──────── Entries supplied ────────

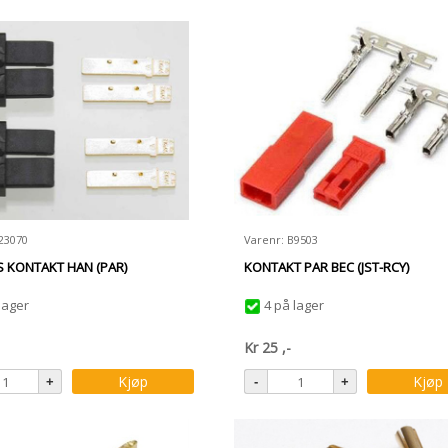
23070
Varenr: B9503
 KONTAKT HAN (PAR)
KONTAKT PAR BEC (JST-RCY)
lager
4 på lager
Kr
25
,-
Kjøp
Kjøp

────────
──────── Entries supplied ────────

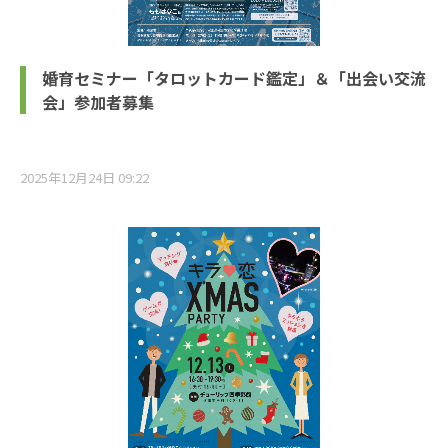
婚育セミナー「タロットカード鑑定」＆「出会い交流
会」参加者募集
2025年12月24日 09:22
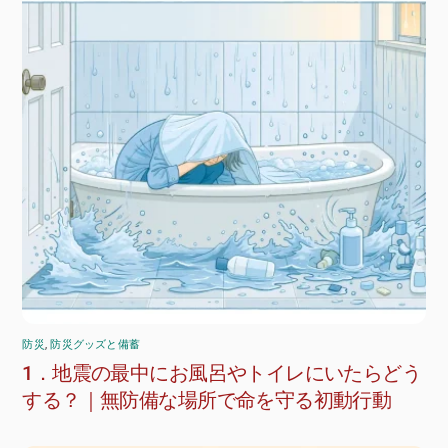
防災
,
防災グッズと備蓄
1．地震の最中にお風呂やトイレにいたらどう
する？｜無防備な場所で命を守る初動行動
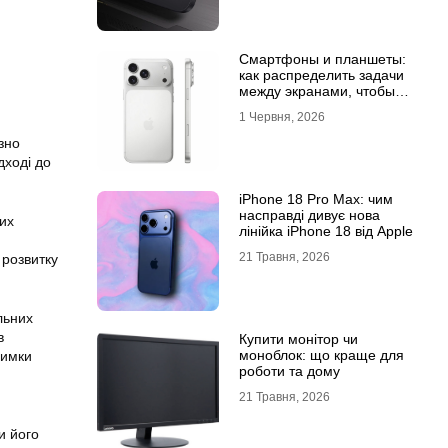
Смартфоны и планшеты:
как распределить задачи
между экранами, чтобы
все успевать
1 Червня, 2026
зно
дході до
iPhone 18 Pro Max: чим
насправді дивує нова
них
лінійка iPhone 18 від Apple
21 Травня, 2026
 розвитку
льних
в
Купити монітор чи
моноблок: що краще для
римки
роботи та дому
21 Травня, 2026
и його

────────

## Exercise brief
Which lines of the records above contain the word "KONTAKT"? Copy each of them.

## Solution for this task
 KONTAKT HAN (PAR)
KONTAKT PAR BEC (JST-RCY)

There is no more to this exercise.